The student editors said the freedom to address the topics they choose has helped the staff develop a sense of pride in their product, which in turn leads to better work.
Every time the newspaper is passed out during the homeroom period, the senior co-editors still become anxious about how their product will be received by classmates.
"I think, Wow, we made that, and everyone likes it," Gorman said.
"And when they dont, we get all defensive," Mattei added.
Ronald Bonadonna, president of the Garden State Scholastic Press Association, said he was not surprised by the papers success at the national competition, although the hotbeds of high school journalism are traditionally in North Carolina, South Carolina, Missouri, and Indiana.

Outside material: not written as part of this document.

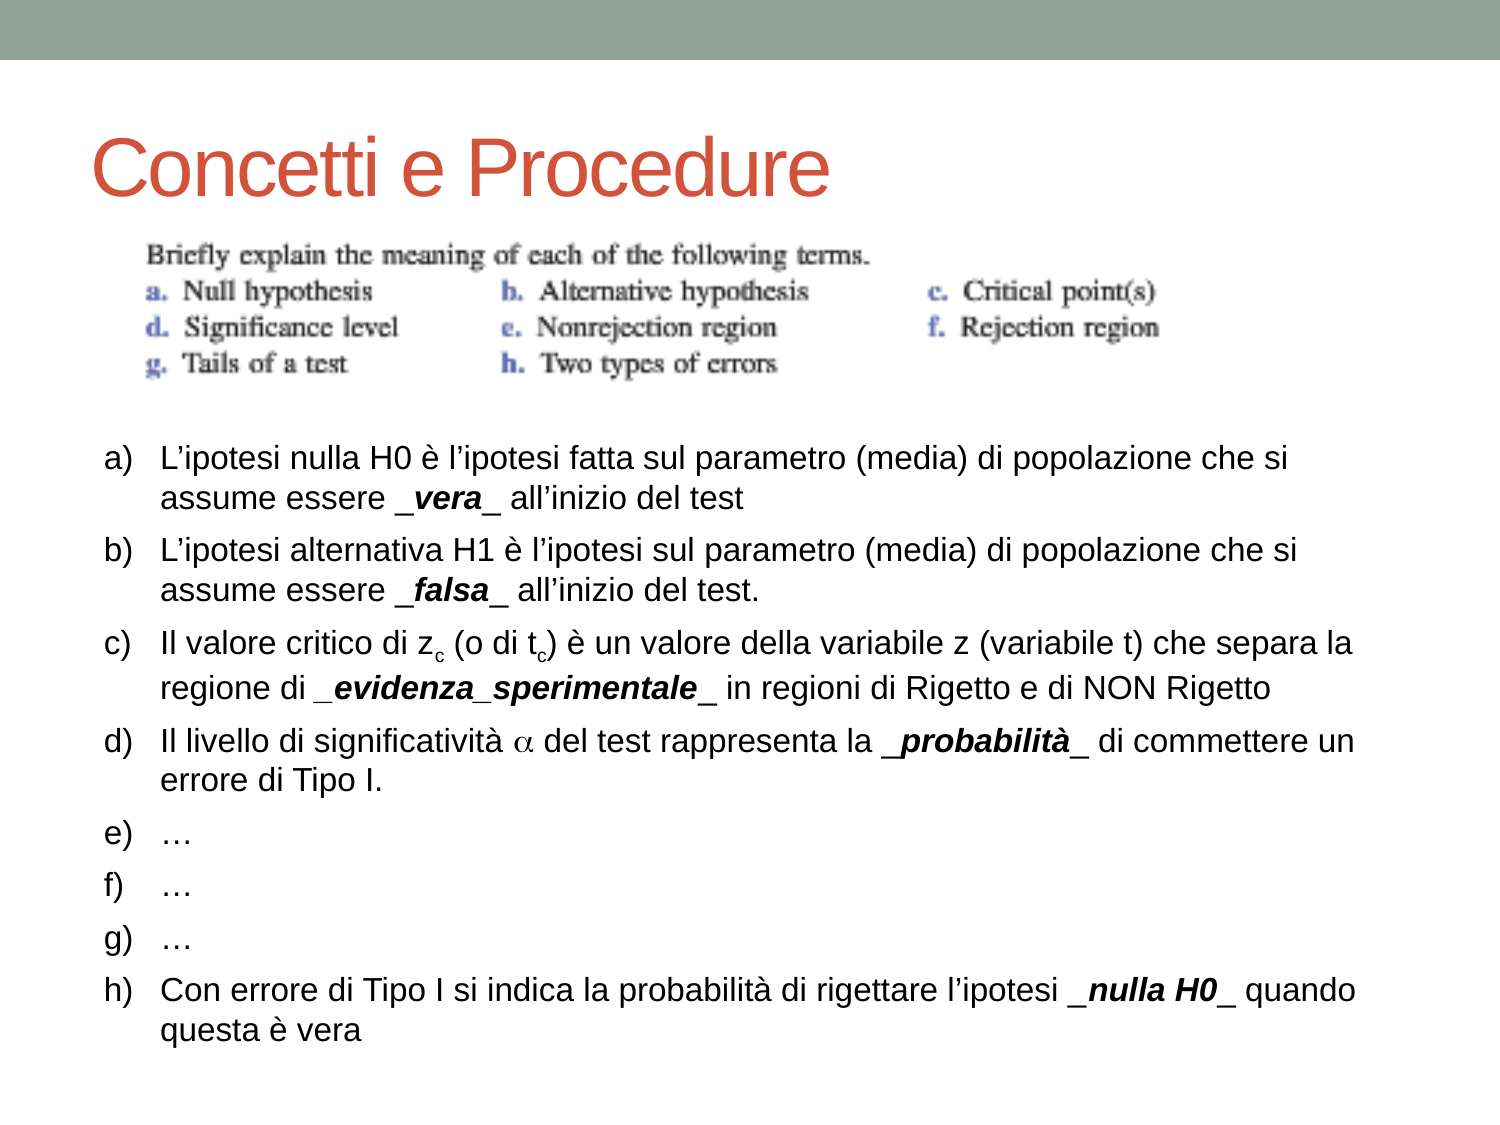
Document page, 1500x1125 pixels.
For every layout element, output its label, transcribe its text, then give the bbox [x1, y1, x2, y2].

title Concetti e Procedure [75, 87, 1425, 240]
text_box L’ipotesi nulla H0 è l’ipotesi fatta sul parametro (media) di popolazione che si assume essere _vera_ all’inizio del test L’ipotesi alternativa H1 è l’ipotesi sul parametro (media) di popolazione che si assume essere _falsa_ all’inizio del test. Il valore critico di zc (o di tc) è un valore della variabile z (variabile t) che separa la regione di _evidenza_sperimentale_ in regioni di Rigetto e di NON Rigetto Il livello di significatività a del test rappresenta la _probabilità_ di commettere un errore di Tipo I. … … … Con errore di Tipo I si indica la probabilità di rigettare l’ipotesi _nulla H0_ quando questa è vera [89, 428, 1403, 1056]
picture [132, 229, 1308, 395]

"We run a contest every year, and the Pilots Log has always done extremely well," Bonadonna said. "I attribute it to the kids and Laura . She is a first-rate adviser."
Dr. Richard Stepura, the superintendent of schools, shared the expectation of success in national competition despite the monetary handicap.
"It goes to show that effort does count," Stepura said. Especially against that kind of competition."
Peter OHare, principal of the school, acknowledged that the school has made a conscious effort over the past five years to develop quality.
"We have a lot of students involved who have a great deal of pride in the paper," OHare said. "As the quality continues, the challenge is to do better."
Hopefully, the task of improving upon their success will be undertaken by even more students, Geftic said. The adviser expects the national recognition to help the paper attract even more students to the staff.
"This was a big deal to us" Geftic said. "We are the only newspaper in the state of New Jersey to win this.